Когда я заглянул внутрь, кто-то дико заверещал. Потом какая-то женщина поднялась и вытолкнула вперед девчонку лет пятнадцати. Я сначала ничего не понял.
– Ну же, скорее! – приказала женщина.
Девочка принялась спешно стаскивать с себя одежду. Я заметил у нее на шее явно проступающие синяки – верно, кто-то ее слегка придушил, прежде чем…
– Ты не думай, она не шлюха, – сказала хозяйка и, достав из кармана фартука грязный платок, принялась зачем-то тереть им синяк на шее девчонки. – У нее до сегодняшнего дня никого не было.
– А сколько было сегодня, успели сосчитать? – раздался из угла язвительный и одновременно дрожащий мужской голос.
Девочка дернулась и опустила голову. Я видел, как она стиснула кулаки – так, что побелели костяшки.

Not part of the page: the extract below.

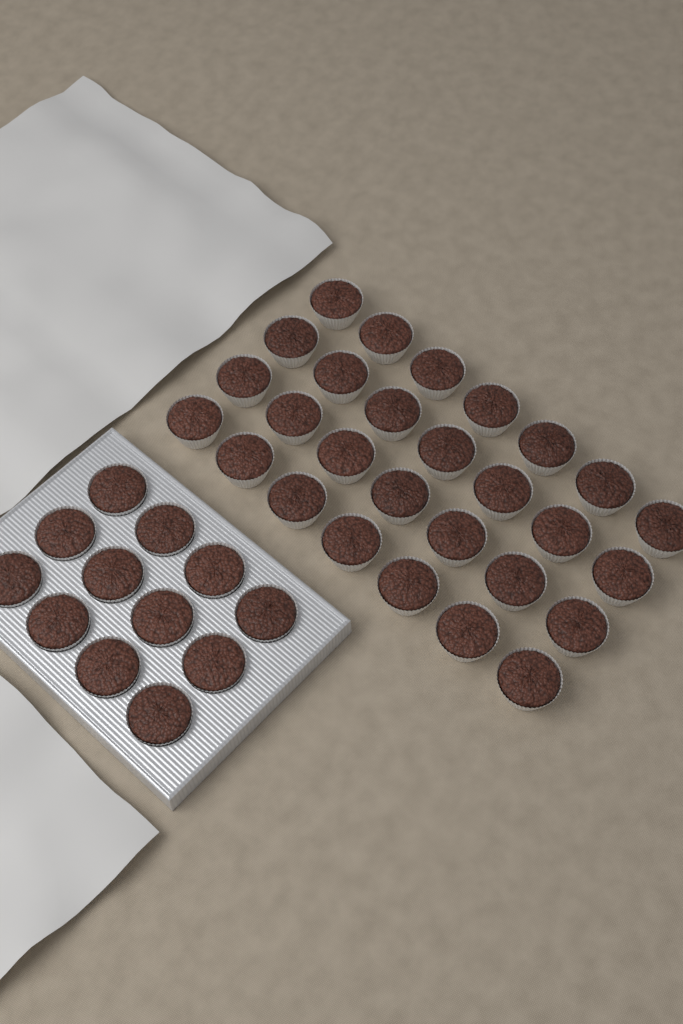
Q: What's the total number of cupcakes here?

– Прекратить! – рявкнул я как можно более зверски. – Сидите тут тихо, ясно?
– Тебе нравятся женщины постарше?
Хозяйка тут же принялась разоблачаться. Ей было лет тридцать пять, и она была очень даже ничего.
– Не надо… – Я попятился.
– Любишь мальчиков? Боб!
– Мама, я же сказал… – послышался откуда-то скребущий хрипотцой голос подростка.
– Сюда, подонок! – завизжала женщина. – Иди, кому говорят! Или хочешь, чтобы нас всех убили?! Ну!..

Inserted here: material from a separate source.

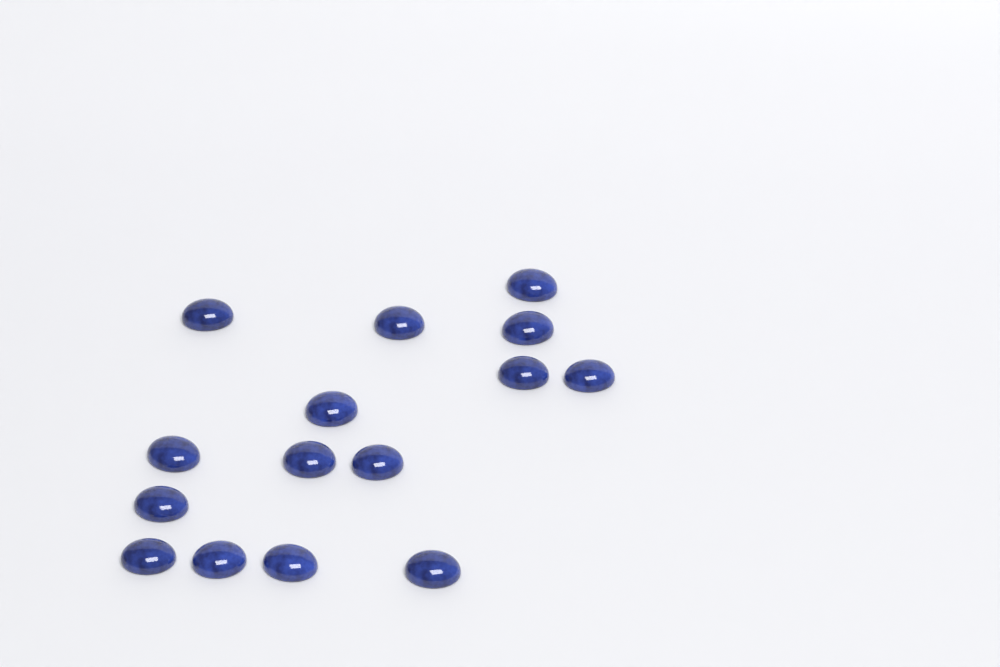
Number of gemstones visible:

Сбившиеся в кучу люди зашевелились, и от стены стали выталкивать вперед мальчишку лет четырнадцати.
– Скорее! – поторопила хозяйка.
– Заткнись! – это уже закричал я. – Заткнись! Заткнись! Заткнись!

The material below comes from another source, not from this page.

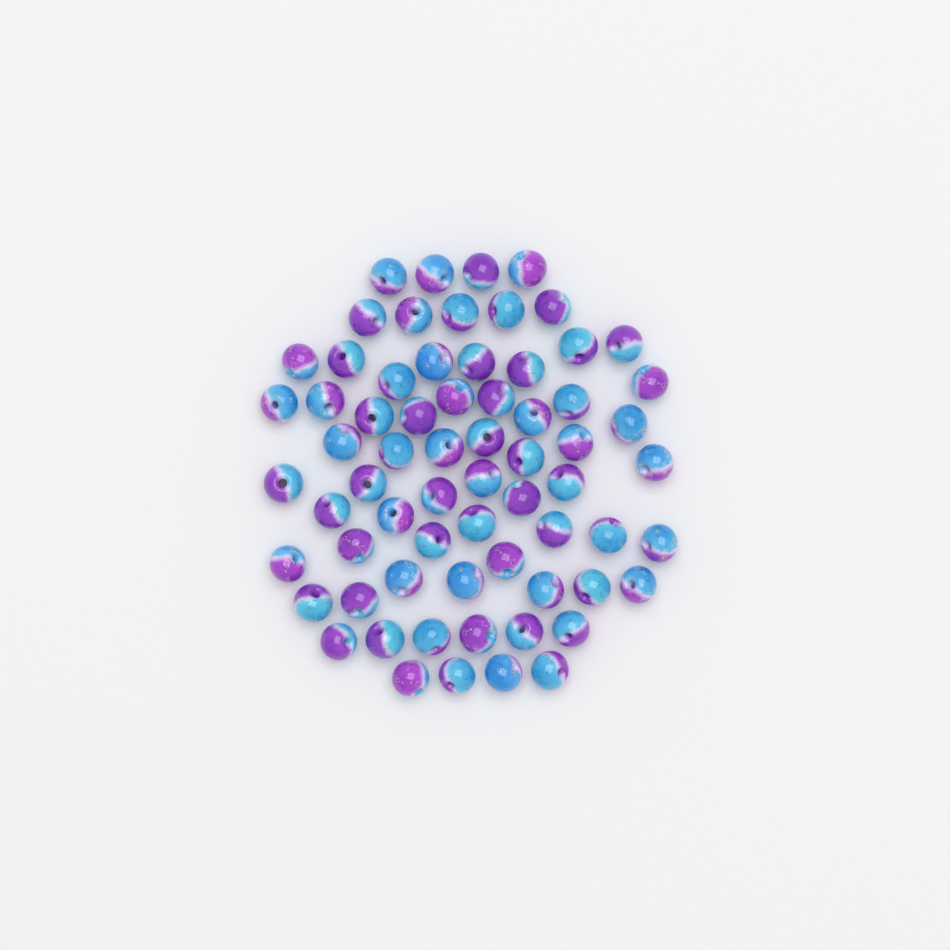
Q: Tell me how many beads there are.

Кажется, я был готов убить ее в этот миг – за эту самую невозможную, неестественную покорность.
Она замерла, будто окаменела. Остальные тоже.
– Сидеть здесь и не рыпаться! – приказал я, с трудом овладев собой. – Первый этаж дома в вашем распоряжении. Мы уходим на второй этаж и на крышу… А сюда… сюда никто не войдет.
Я обошел дом, перешагивая через сломанную мебель и разорванную одежду, битую посуду. На стенах висели искромсанные ножами полотна. Почему-то вид изуродованных картин всегда выводил меня из себя: вспороть полотно – это как будто вспороть ножом живот женщине. В этот миг я ненавидел всех и вся, хаос как таковой, тех, кто творит насилие, и тех, кто не может, не пытается дать отпор.